Of the entries below, repeat exactly only those lines from the one containing "Identify the document" through the last line, with pictures omitted.

* EXTRACTED INFORMATION *
_ _ _ _
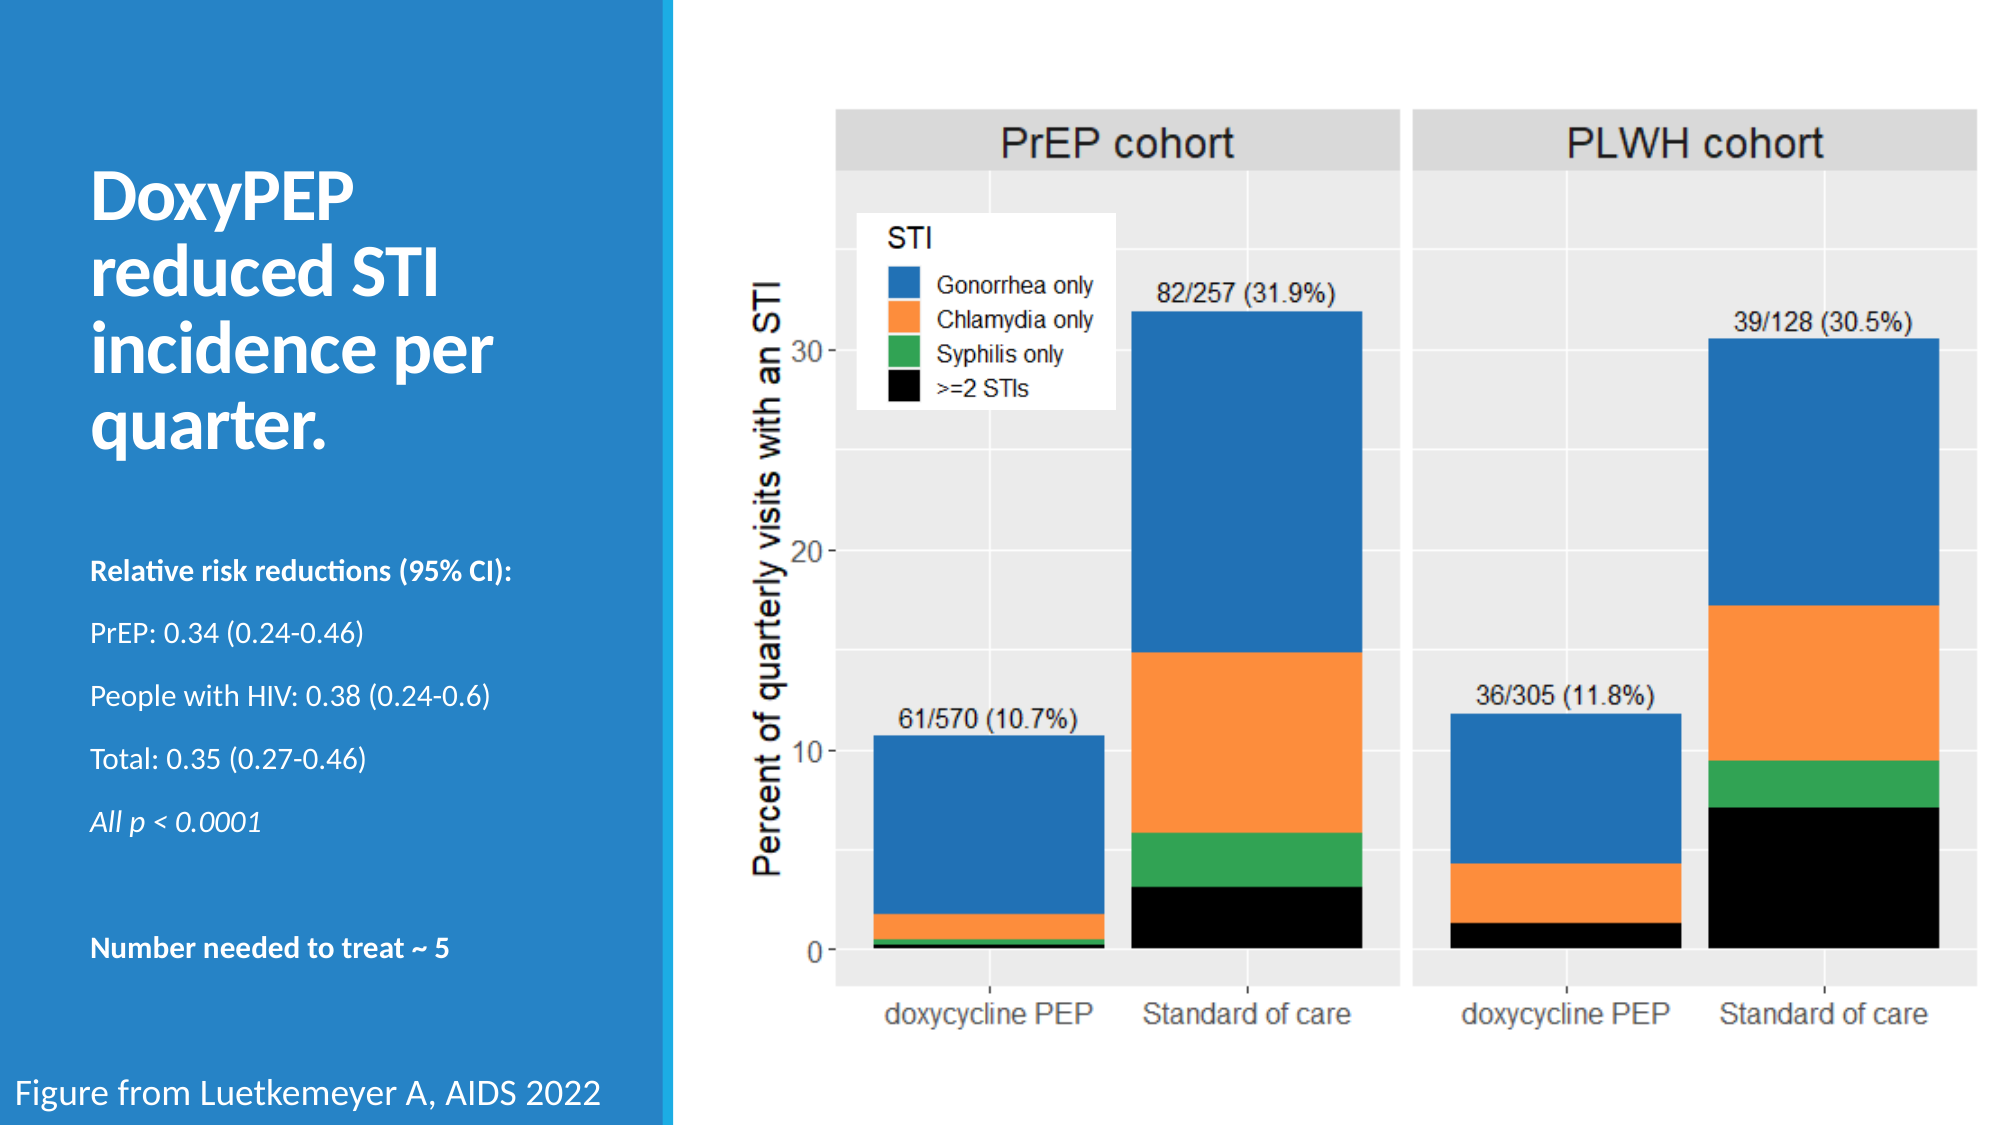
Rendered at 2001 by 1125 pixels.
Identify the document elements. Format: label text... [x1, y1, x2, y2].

text_box Figure from Luetkemeyer A, AIDS 2022 [0, 1060, 1445, 1121]
list Relative risk reductions (95% CI): PrEP: 0.34 (0.24-0.46) People with HIV: 0.38 (0.24-0.6) Total: 0.35 (0.27-0.46) All p < 0.0001 Number needed to treat ~ 5 [75, 479, 600, 1035]
picture [737, 96, 2000, 1048]
title DoxyPEP reduced STI incidence per quarter. [75, 97, 600, 473]
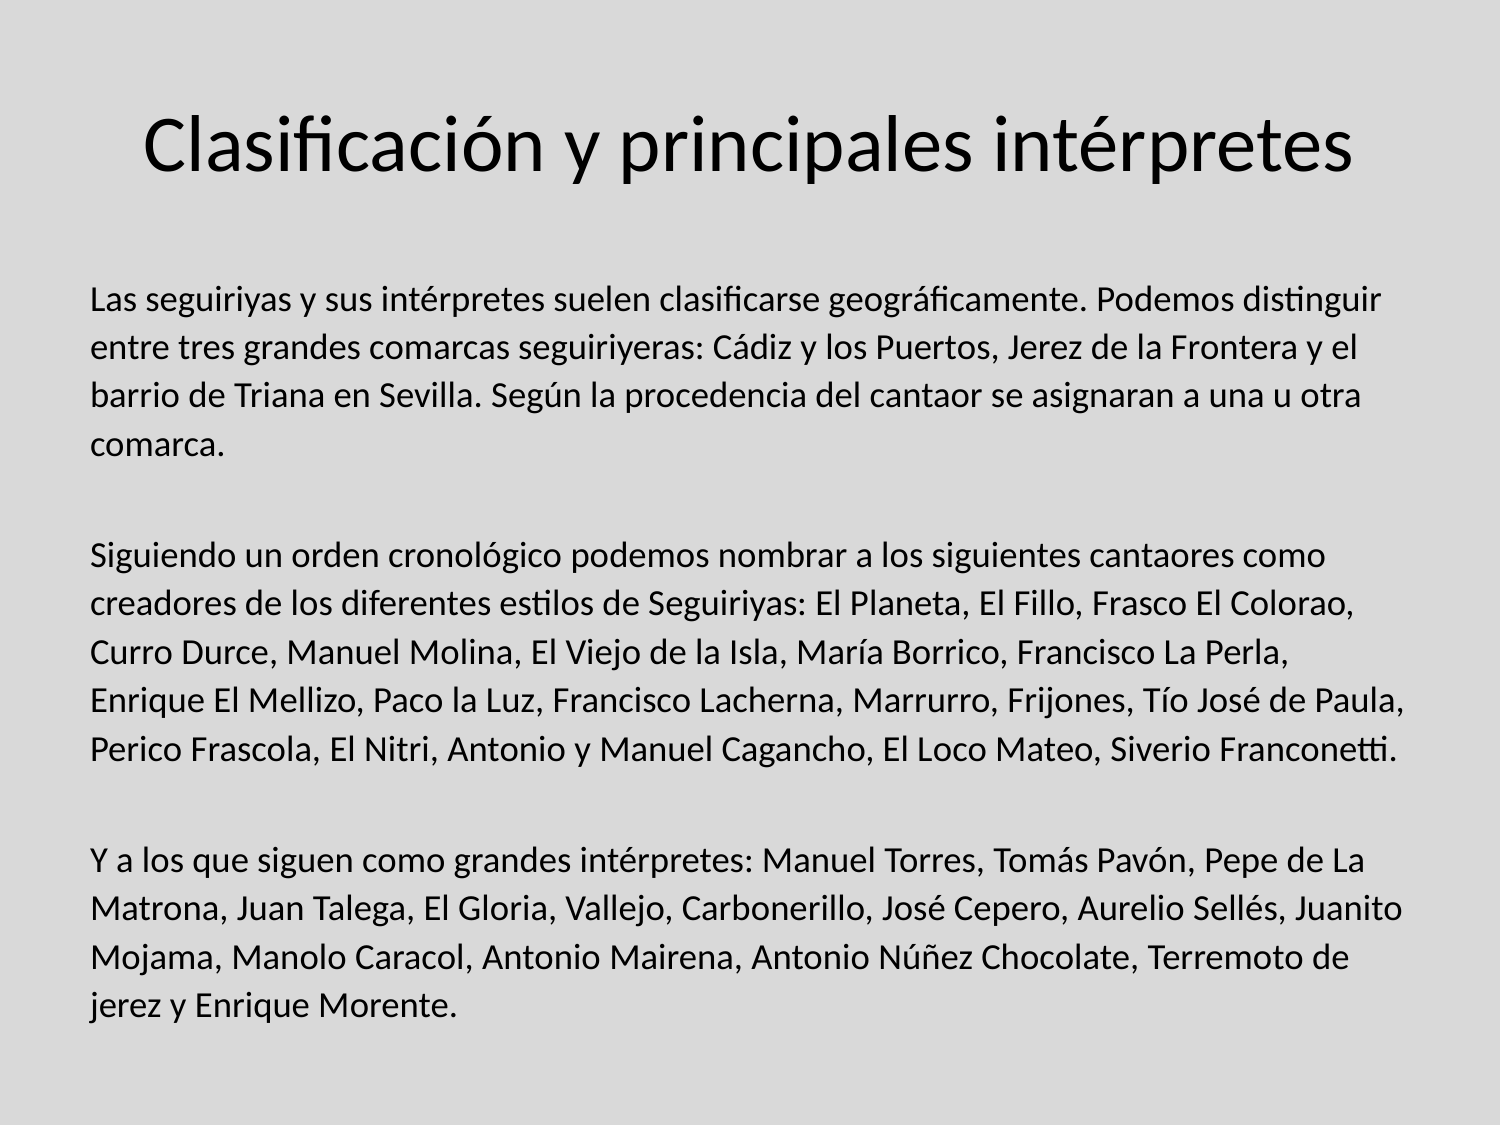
_ _ _ _
* RESULT OF THE TASK *
Identify the document elements. Format: label text... [x1, y1, x2, y2].

text_box Figure from Luetkemeyer A, AIDS 2022 [0, 1060, 1445, 1121]
list Relative risk reductions (95% CI): PrEP: 0.34 (0.24-0.46) People with HIV: 0.38 (0.24-0.6) Total: 0.35 (0.27-0.46) All p < 0.0001 Number needed to treat ~ 5 [75, 479, 600, 1035]
picture [737, 96, 2000, 1048]
title DoxyPEP reduced STI incidence per quarter. [75, 97, 600, 473]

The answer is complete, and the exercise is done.